WORK TO DO:
1. Reproduce the Canadian economy blog text from "Canada's central bank" to "like it or not." word for word.
2. Carry on writing the Canadian economy blog text, starting after its last sentence.
[Start of TEXT PROVIDED]
Tuesday, April 20, 2010

Bank of Canada approaches its day of reckoning

Canada's central bank has announced that it will not be raising rates yet. However, sooner or later this will change. The thing is, setting the rates is a tricky balancing act. If they don't raise them eventually, inflation will become excessive; on the other hand, if they raise them too soon or too much, they will choke off the recovery. After all, high rates mean more of people's previously disposable income will be going towards paying their mortgages and credit cards, and businesses that might want to expand will face higher borrowing costs. And this is likely coming within the next couple of months, whether we like it or not.

Unfortunately, rising oil prices are likely to complicate matters further. The thing is, expensive oil is both inflationary and anti-growth, so we could see a burst of stagflation within the next few years. Hang on; it's going to be quite a ride.

Tuesday, December 1, 2009

Some more Roundup for those green shoots

The powers that be have been claiming recovery for some time, of course. Certainly things aren't as bad as some were predicting; the TSX is doing very well, and other North American and European exchanges have generally closed up as well, as of this moment. But many economists, such as Jim Stanford, are wary:
Now Statistics Canada’s GDP report for the third quarter adds to the consensus that the recession is over. Led by public sector stimulus, a surge in auto production (tied to the U.S. “cash-for-clunkers” program, now finished), and a steady expansion of the financial industry, real GDP eked out an increase of just under 0.1% (rounded up) for the quarter. “Annualized” (that is, raised to the 4th power), that means growth at an annual pace of 0.4% (again, rounded up).
[End of TEXT PROVIDED]
[Start of EXTRACTED MATERIAL]
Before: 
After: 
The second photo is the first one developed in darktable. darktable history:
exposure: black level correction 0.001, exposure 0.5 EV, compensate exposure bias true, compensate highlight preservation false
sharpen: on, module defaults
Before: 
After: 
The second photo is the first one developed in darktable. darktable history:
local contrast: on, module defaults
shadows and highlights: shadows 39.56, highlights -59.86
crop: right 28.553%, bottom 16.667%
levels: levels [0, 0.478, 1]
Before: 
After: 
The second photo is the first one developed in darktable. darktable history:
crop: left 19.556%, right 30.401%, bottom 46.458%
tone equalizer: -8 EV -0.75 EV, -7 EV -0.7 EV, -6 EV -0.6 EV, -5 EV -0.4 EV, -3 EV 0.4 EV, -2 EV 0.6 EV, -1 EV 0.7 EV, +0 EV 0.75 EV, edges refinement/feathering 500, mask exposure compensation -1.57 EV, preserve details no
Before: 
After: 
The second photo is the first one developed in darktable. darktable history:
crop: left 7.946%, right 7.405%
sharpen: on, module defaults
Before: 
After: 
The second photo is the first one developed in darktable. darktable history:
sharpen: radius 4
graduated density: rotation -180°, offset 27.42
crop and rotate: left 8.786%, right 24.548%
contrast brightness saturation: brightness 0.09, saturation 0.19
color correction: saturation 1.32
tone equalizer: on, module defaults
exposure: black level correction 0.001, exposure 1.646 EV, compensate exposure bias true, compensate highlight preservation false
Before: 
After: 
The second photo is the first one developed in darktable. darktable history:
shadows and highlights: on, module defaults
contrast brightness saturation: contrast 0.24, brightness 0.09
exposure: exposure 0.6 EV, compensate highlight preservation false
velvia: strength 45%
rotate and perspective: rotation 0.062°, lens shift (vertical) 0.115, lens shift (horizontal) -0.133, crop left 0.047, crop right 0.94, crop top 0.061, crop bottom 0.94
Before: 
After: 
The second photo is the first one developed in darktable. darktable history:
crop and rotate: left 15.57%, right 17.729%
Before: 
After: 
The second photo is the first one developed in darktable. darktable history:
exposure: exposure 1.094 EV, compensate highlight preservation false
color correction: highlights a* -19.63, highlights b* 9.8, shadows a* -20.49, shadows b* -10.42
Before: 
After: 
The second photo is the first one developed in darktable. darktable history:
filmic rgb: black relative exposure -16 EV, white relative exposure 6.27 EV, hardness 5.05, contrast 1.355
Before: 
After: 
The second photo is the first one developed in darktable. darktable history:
[End of EXTRACTED MATERIAL]
RESPONSE LIST:
1.
Canada's central bank has announced that it will not be raising rates yet. However, sooner or later this will change. The thing is, setting the rates is a tricky balancing act. If they don't raise them eventually, inflation will become excessive; on the other hand, if they raise them too soon or too much, they will choke off the recovery. After all, high rates mean more of people's previously disposable income will be going towards paying their mortgages and credit cards, and businesses that might want to expand will face higher borrowing costs. And this is likely coming within the next couple of months, whether we like it or not.

2.
Qualitatively, this is within the statistical error of margin of zero growth. So again, while it is more evidence that the free-fall in economic activity which occurred from last autumn through this spring has been (thankfully) arrested, this report does not remotely indicate that anything approximating a “recovery” is underway. So don’t pop the champagne just yet.

Here are a few cationary nuggets buried within the StatsCan report:

  • Without public sector stimulus, GDP would still be contracting. Private sector GDP shrank marginally during the third quarter.
  • Of course, the finance industry is the brightest light in the private sector — partying like the good old days since the markets turned around in March. GDP in the FIRE sector grew a full percentage point in the third quarter. By contrast, private non-financial GDP (what I call the private “real economy”) was shrinking at an annualized rate of 1.4 percent.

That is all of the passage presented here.